*** Opening Available data ***

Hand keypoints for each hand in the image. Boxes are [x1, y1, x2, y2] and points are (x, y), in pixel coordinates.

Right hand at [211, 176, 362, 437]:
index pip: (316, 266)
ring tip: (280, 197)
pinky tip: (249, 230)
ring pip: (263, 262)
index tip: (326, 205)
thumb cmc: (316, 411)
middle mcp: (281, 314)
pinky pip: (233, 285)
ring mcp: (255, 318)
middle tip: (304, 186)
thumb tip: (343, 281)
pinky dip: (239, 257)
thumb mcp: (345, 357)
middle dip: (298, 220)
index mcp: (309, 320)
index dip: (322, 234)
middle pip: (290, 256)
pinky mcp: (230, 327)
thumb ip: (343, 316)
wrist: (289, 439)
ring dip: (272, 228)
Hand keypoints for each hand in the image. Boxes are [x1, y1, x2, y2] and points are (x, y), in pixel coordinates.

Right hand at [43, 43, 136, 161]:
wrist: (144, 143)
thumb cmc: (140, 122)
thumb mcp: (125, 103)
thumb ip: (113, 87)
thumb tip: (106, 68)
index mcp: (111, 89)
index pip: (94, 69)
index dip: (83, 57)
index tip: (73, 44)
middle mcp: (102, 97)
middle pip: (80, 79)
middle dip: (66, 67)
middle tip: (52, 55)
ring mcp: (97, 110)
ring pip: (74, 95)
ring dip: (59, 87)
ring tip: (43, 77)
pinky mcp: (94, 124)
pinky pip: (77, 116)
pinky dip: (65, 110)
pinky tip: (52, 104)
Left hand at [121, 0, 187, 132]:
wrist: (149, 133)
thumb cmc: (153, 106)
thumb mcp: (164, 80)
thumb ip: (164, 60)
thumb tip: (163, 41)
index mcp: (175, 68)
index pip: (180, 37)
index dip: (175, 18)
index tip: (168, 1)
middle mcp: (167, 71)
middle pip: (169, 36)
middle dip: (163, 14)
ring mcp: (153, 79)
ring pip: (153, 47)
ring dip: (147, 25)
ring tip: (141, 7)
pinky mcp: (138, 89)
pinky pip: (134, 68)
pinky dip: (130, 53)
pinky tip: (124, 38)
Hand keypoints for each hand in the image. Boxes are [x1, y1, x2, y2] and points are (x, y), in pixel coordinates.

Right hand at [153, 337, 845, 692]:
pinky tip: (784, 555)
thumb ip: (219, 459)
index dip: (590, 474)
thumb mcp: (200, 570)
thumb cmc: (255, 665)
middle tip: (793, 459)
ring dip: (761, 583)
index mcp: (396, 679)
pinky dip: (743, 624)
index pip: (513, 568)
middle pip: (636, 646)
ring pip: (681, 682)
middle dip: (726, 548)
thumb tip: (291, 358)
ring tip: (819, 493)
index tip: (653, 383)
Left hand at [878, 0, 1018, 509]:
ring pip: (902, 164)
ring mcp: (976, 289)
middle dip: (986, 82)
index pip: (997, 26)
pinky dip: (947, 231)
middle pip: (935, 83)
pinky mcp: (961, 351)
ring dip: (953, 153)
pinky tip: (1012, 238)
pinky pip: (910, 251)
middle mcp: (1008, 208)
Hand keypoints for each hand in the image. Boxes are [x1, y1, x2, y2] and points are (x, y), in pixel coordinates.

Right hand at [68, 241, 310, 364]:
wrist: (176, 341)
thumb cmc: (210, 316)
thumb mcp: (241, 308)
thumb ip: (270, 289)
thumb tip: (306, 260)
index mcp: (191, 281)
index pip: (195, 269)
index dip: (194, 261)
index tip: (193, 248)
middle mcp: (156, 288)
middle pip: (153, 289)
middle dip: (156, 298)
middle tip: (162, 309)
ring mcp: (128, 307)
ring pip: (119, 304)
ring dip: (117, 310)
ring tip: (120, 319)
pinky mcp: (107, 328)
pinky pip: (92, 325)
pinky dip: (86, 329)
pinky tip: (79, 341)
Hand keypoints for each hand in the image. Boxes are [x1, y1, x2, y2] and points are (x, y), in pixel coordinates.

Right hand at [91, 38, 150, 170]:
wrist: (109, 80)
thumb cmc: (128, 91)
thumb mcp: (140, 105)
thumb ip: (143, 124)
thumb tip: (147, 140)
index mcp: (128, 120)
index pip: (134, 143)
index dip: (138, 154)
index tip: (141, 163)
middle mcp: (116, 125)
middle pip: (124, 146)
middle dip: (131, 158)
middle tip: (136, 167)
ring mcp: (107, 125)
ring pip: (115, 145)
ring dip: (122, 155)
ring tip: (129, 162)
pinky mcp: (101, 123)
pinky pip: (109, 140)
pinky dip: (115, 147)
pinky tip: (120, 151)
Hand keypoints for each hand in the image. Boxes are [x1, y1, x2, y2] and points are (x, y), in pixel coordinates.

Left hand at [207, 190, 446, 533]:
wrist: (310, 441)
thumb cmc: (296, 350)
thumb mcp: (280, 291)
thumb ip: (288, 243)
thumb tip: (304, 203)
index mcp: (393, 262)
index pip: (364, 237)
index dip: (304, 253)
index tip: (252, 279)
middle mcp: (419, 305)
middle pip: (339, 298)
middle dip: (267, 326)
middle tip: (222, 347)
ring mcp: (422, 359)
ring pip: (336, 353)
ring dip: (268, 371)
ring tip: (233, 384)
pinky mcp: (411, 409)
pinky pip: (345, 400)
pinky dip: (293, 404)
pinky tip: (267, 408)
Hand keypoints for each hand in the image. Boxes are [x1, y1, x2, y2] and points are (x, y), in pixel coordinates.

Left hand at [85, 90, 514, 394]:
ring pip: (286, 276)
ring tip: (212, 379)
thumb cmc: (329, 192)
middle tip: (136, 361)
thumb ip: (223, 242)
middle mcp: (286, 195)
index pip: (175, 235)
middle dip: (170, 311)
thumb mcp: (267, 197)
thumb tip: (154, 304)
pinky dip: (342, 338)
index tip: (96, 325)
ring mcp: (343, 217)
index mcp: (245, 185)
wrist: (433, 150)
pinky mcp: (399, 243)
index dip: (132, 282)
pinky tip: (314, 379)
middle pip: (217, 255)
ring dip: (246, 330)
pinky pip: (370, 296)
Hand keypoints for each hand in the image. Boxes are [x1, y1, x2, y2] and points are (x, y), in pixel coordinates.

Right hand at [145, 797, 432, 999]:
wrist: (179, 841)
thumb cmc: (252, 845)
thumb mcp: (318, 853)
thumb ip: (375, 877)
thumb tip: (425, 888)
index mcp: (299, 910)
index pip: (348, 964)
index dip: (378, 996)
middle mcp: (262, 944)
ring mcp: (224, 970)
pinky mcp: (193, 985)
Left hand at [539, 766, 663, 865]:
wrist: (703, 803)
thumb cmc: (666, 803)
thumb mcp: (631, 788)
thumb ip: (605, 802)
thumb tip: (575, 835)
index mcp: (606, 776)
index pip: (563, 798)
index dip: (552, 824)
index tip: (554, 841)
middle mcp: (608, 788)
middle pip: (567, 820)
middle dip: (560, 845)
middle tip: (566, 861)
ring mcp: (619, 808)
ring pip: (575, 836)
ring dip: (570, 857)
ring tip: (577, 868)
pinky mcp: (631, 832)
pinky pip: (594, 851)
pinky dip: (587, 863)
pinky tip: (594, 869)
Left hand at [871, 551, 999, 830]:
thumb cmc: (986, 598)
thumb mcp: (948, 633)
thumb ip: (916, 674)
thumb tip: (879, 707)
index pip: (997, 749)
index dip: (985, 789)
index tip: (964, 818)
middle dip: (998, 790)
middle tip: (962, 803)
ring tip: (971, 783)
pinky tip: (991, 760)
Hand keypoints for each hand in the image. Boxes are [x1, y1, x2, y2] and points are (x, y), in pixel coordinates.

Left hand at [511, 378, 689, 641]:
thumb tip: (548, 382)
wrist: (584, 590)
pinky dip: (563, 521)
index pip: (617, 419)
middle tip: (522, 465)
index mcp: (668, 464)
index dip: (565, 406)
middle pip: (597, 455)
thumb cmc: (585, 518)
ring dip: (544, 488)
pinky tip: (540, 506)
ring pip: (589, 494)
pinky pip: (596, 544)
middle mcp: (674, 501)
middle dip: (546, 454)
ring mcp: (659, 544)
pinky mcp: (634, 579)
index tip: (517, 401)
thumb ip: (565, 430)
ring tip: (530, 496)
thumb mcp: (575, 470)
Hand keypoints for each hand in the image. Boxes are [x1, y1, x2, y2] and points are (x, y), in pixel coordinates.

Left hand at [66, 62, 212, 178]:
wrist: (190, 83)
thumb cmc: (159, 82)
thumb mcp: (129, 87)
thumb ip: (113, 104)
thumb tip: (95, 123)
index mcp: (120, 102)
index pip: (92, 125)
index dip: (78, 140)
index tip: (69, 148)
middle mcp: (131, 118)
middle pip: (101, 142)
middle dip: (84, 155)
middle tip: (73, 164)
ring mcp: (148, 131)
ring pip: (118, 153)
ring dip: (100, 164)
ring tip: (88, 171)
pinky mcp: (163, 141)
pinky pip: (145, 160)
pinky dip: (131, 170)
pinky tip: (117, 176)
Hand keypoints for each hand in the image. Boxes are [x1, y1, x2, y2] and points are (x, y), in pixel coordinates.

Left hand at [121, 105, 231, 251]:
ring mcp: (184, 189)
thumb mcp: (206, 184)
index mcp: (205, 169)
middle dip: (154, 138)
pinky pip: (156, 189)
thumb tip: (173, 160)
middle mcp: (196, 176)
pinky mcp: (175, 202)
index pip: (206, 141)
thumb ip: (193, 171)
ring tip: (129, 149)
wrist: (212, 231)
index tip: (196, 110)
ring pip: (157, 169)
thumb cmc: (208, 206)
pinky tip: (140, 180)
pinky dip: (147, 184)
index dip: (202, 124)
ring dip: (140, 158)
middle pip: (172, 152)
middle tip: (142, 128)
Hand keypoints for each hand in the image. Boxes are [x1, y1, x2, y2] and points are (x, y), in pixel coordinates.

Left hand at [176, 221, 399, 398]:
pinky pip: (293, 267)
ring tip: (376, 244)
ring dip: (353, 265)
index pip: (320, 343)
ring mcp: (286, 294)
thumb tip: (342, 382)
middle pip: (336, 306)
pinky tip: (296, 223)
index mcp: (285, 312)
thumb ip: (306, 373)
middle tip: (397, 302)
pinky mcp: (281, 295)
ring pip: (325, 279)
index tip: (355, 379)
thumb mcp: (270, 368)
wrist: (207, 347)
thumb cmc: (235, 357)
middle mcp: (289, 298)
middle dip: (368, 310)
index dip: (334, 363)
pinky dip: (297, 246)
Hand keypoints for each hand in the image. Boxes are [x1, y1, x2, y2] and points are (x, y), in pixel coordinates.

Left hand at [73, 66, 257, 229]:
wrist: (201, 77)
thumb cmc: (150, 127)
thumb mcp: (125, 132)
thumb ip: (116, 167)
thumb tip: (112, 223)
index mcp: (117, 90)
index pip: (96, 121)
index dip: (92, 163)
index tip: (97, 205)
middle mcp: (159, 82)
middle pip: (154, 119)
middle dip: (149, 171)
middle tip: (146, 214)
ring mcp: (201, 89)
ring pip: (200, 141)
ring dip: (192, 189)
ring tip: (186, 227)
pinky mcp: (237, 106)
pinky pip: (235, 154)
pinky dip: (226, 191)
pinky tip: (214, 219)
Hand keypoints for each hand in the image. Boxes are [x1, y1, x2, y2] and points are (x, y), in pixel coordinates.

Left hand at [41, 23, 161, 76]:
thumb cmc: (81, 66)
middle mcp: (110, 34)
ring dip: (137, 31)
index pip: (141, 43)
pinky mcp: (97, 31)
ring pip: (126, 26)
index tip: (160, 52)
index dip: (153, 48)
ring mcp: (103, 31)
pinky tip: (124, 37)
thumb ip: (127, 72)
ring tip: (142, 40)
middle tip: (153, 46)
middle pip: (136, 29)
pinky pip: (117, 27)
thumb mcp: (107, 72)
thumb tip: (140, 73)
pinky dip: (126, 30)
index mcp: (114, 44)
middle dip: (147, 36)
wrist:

*** Closing Available data ***

*Problem to work on*:
Where does the word "Right" appear in the listing above? Copy every line that holds it.

*Output of the task*:
Right hand at [211, 176, 362, 437]:
Right hand at [43, 43, 136, 161]:
Right hand at [153, 337, 845, 692]:
Right hand at [68, 241, 310, 364]:
Right hand at [91, 38, 150, 170]:
Right hand at [145, 797, 432, 999]:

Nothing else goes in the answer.